Forget the House and Senate, the one recent election that was actually important around these halls was for 20th Floor Fire Captain. State law requires that we elect a fire captain for every floor, to run a fire drill once every quarter and stay behind in case of a fire. Go down with the ship, and all of that. On most floors, someone has to be cajoled into doing it, threatened with loss of privileges if they don't, maybe allowed an extra hour of pro bono work. But in an unusual turn of events, it turned out that three people on the 20th floor wanted the job, and were willing to fight for it. My incompetent secretary suggested we put the three names in a hat and choose one, but we don't allow associates to wear hats in the building, and that wouldn't be a particularly fun way to do it anyway. I proposed an election. The contestants agreed, under duress. The Whore From Real Estate immediately put up some signs in the hall asking people to vote for her. Stinky brought in doughnuts. The third candidate, The Volunteer Fireman, didn't do much of anything.
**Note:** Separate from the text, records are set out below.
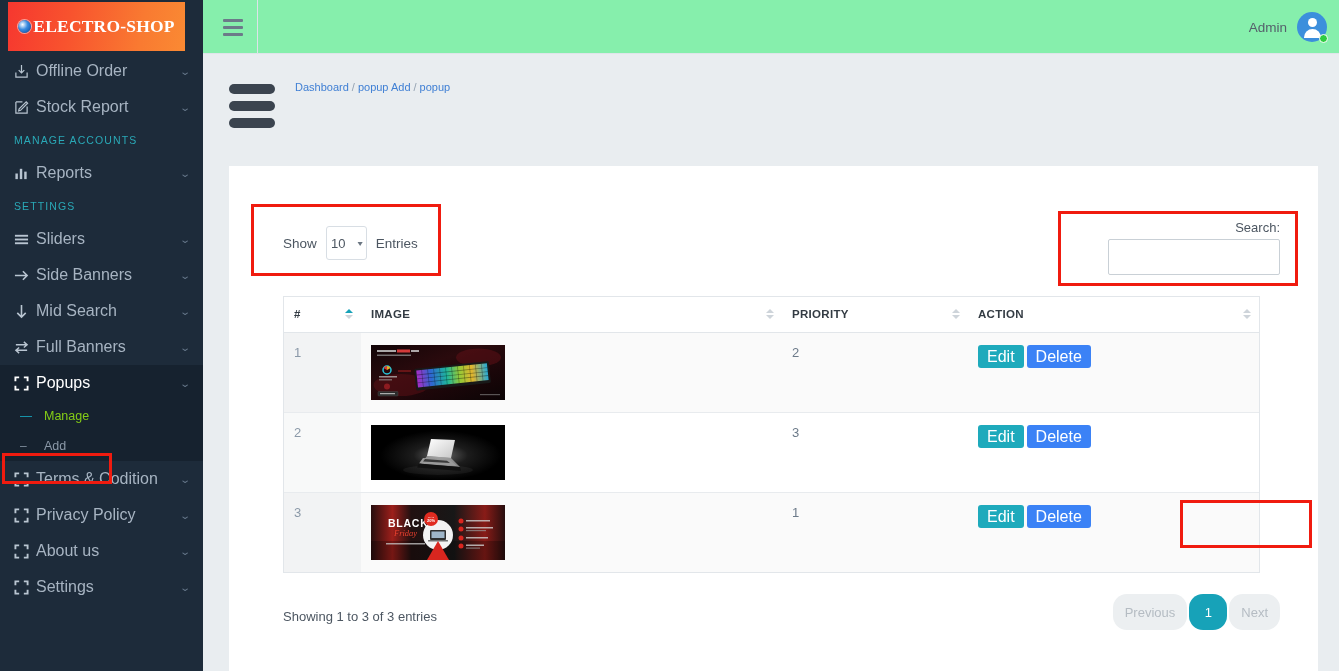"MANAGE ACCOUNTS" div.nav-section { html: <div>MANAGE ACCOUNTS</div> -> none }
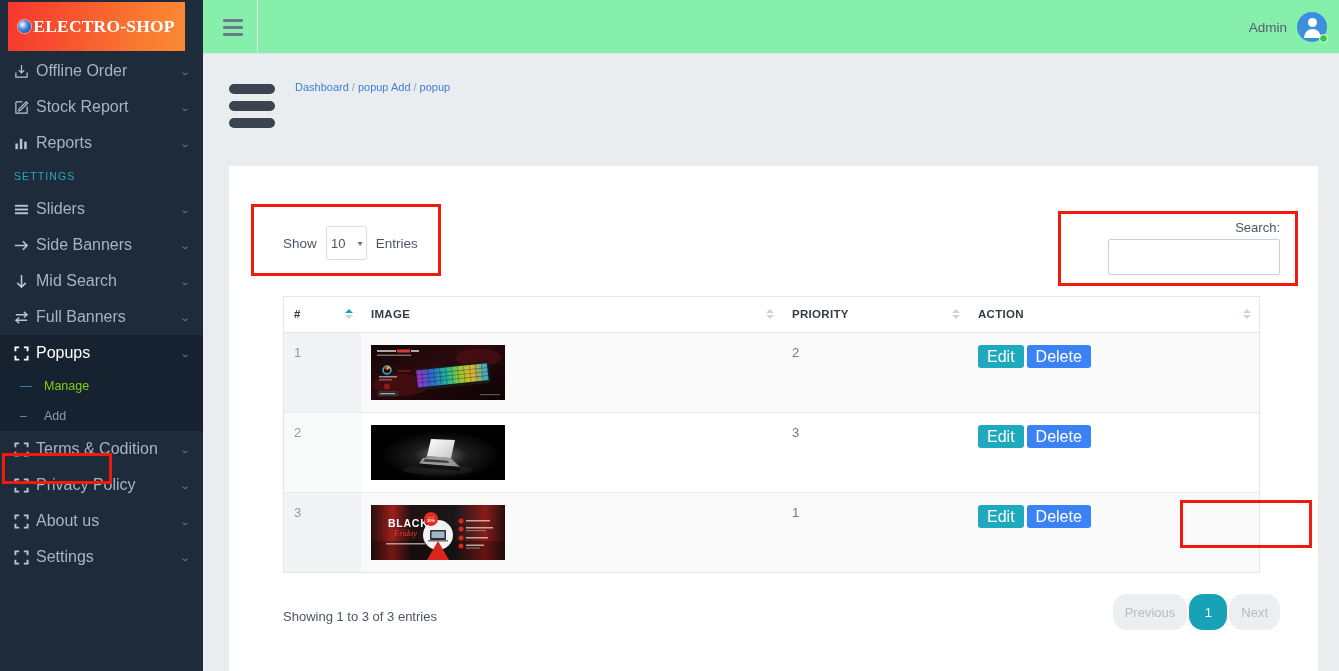"Mid Search" span.ni-label { text: Search -> Reports }
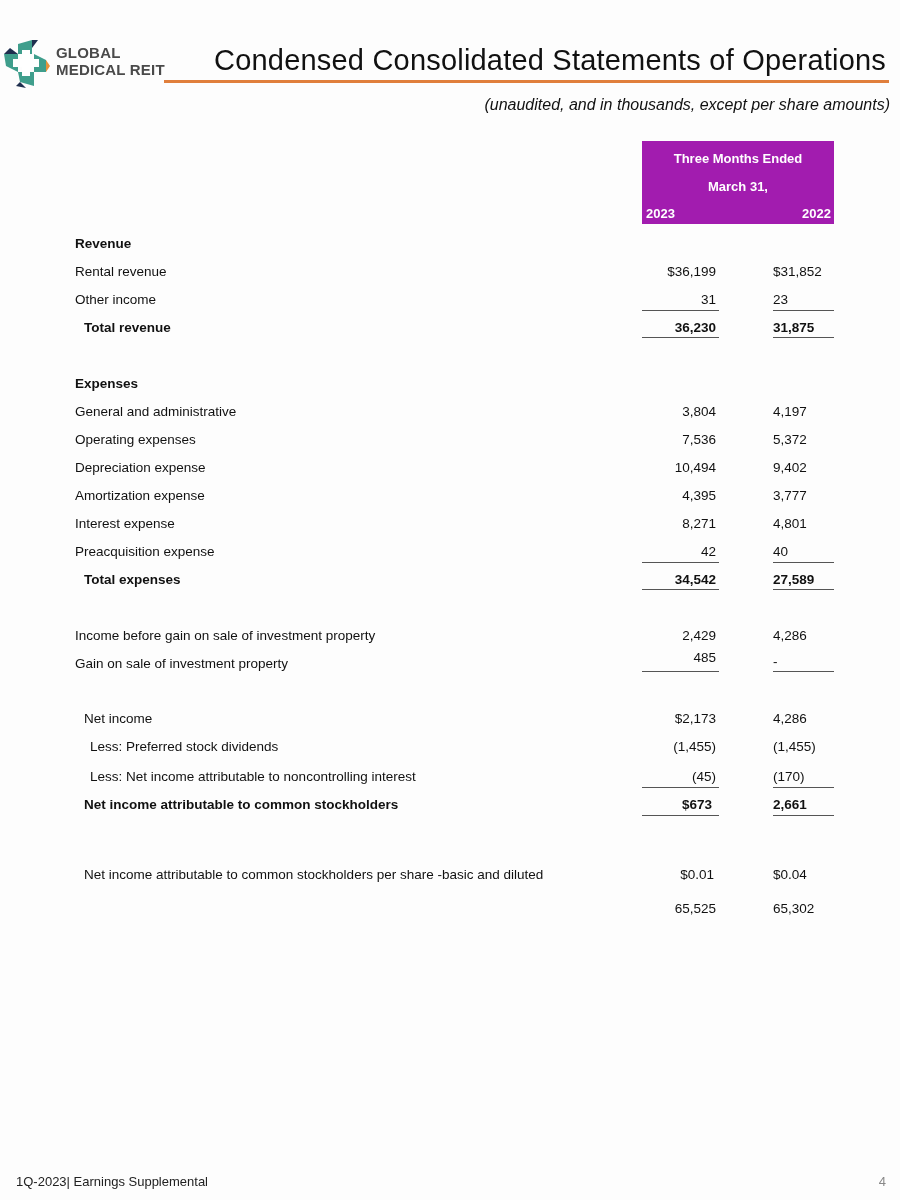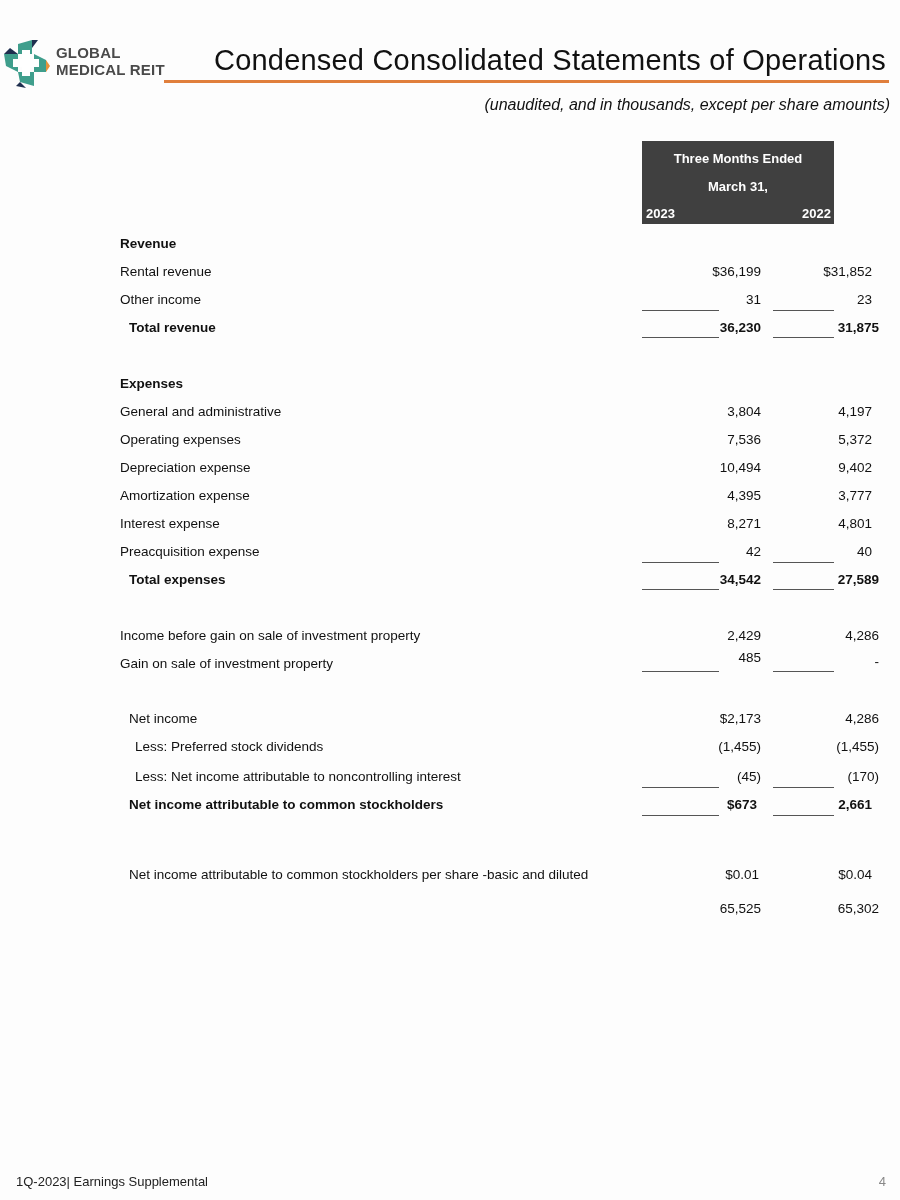"Three Months Ended" .col-header { background: #404040 -> #a21caf }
I suppose he assumed his semi-relevant extracurricular pursuit would sway the voters. As the election neared, I thought I would add a bit of excitement to the process, and I started a small fire with the unsaved memos that an associate had handed me that morning. The associate was upset he'd have to redo all of his work, but I thought it was worth it for the sake of the firm. As soon as I heard the smoke alarm start to ring, I expected the three candidates to leap from their offices and show their leadership skills. But nothing happened. I'd forgotten that we only installed smoke detectors in partner offices, so no one else even knew what was happening. I met up with my fellow partners at the elevators and went outside to wait and see what would happen. An hour later, I returned to my office to find that my secretary had put out the blaze, but no one else had even gotten up to see where the smoke was coming from. They all passed my test. Associates should never leave their desks during a fire until they are actually engulfed in flames. That's for their protection, of course. Keep working until the fire reaches your person. Number one rule of fire safety.
Because of her bold performance, my secretary won the election as a write-in candidate. She only received one vote, but I was the one counting the ballots, and so I declared her the winner. Despite burns to 20% of her body from her efforts in saving my office from the blaze I started, she will do fine in the role when she returns to work.